At least, that’s what I think I’ve been told by my friend Mike. But by the time he purchased Santa several years ago in a Niles thrift shop, the jolly elf’s twisting days were done. Press the button as often as you like. He won’t move.

Ken Bradford

There’s a story about how I ended up with Dancing Santa. The short version is that he was a prize for a golf outing Mike organized. After the outing, we all ended up in Mike’s basement, where some frivolity occurred.

One of Mike’s college buddies decided he could make Santa dance. Sure enough, Rob had Santa doing what roughly resembled a jitterbug, followed by a samba, followed by a fox trot and maybe a polka. As an extemporaneous comedy routine, it was unsurpassed.
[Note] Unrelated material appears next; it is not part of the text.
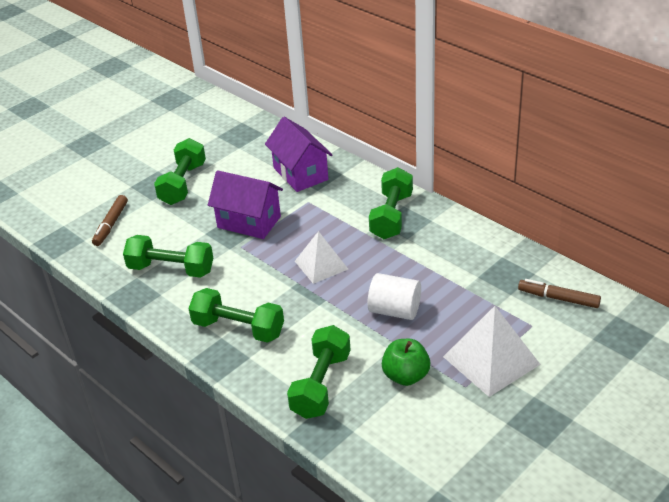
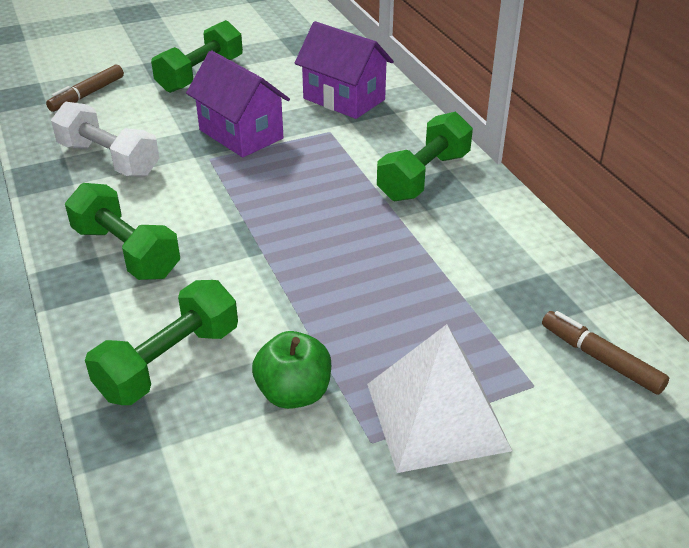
camera: 20 degrees right, 0 degrees up
green dumbbell [123,235,213,278] -> white dumbbell [51,102,159,177]
purple house [265,117,333,192] -> purple house turned 45 degrees counterclockwise [295,21,394,119]
white pyramid [295,231,348,284] -> none
white cylinder [368,273,421,320] -> none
Everyone laughed until glass started to break. Boom, there went a case filled with Mike’s daughter’s keepsakes. Boom, there went another. And then, total silence as Mike’s wife came downstairs.
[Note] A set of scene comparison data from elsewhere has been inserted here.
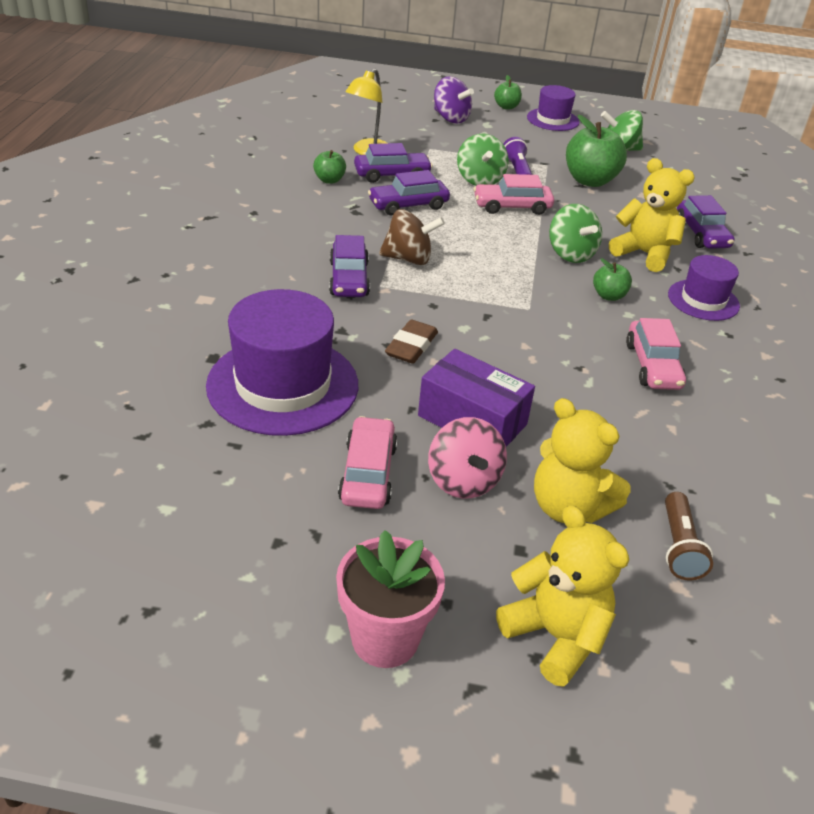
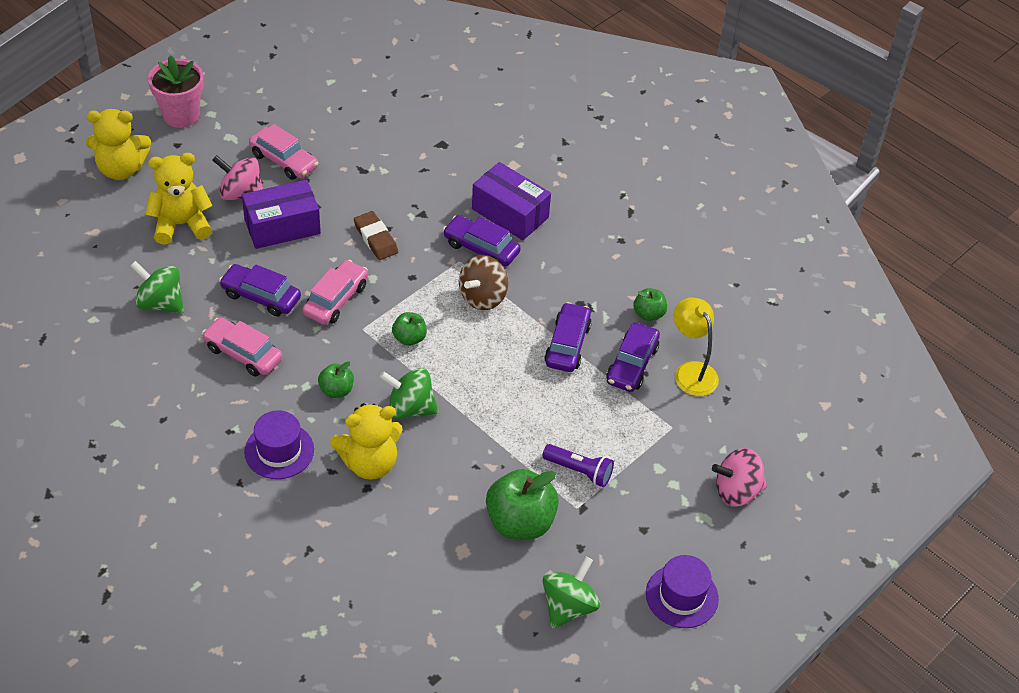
camera: 125 degrees right, 10 degrees up
purple hat [206,289,358,436] -> none
purple spinning top [434,76,474,124] -> pink spinning top [712,448,767,507]
green spinning top [457,134,509,186] -> green spinning top moved to [131,261,184,313]
pink car [474,174,554,215] -> pink car moved to [302,260,368,325]
green apple [494,75,522,110] -> green apple moved to [392,312,427,346]
brown flashlight [665,492,713,581] -> none
purple car [677,195,734,249] -> purple car moved to [219,264,301,316]
none -> purple box [472,162,551,240]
Minutes later, for whatever reason, I was sent home with orders that Santa needed to go with me.

It was late and my wife, Judy, was asleep. I decided a good place to store Dancing Santa was in the dark hallway leading from the bedroom to bathroom. That’s where Judy met him, about 6 a.m. She screamed, I explained, eventually we laughed, and Santa found a new home in a corner of a basement storage room.
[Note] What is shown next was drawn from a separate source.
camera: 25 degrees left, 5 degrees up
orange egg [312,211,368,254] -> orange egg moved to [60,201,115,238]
You never know where Dancing Santa might show up.

Every couple years or so, I would bring Santa upstairs. Once, he greeted Judy in the kitchen as she came in for her first cup of coffee. Another time, he lurked outside our living room window, staring in past our Christmas tree. I once had Santa wear a T-shirt that said B&B Stoop Labor, took a picture and texted it Mike, announcing that we’d hired a new intern. 

That’s about it. We are not the kind of people to overdo a joke. 

But a couple weeks ago, on Christmas Eve, I noticed Santa in the basement, brought him upstairs to the bathroom, raised the toilet lid and had him stand there with his back to the door. This was not what Judy expected to see when she hurried in from the car after her yoga class.

A few hours later, Judy decided it was her turn. She lugged Santa across the lawn to our neighbor Laura’s house and positioned him on the porch so he would be peering through their front window. Then she ran back to our house and joined me to watch “A Christmas Carol” on our TV in the basement.

It didn’t take long for Laura to text us. She and her family had had a big laugh. It revived a good memory for her. She remembered how she had borrowed Dancing Santa from us one Christmas holiday to surprise each of her children as they returned home from college.

So, should she bring Santa back?

Judy replied that it might be fun to put Santa on another neighbor’s porch. That’s why Laura dragged Santa back across the lawn, placed him at the other neighbor’s front door, rang the doorbell and ran like hell.

None of us saw what happened next, but we heard about it. The wife answered the doorbell. It was very dark outside her door, and she saw a creepy, white-bearded 4-foot whatever-it-was, and let out a shriek. The husband ran for his gun, threw open the door and, for a fleeting moment, considered putting a bullet between Dancing Santa’s eyes.

Evidently, there was nothing funny about this. The husband was still angry the next day when Judy retrieved Dancing Santa, who is lying low in our basement until it’s safe to come out again.

I’m not big on lessons. I know I want no part of a haunted house. I can’t stand on a mountaintop and look over a ledge to enjoy the beautiful scenery below. Don’t come near me with a snake. 

But after hiding once under a blanket when a bat was flying around our bedroom light, I realize there are some smaller dangers we all just need to face. 

For the neighbor’s and Dancing Santa’s sake, he may need to go back to that front door again next winter. If it helps, he could be dressed in combat gear.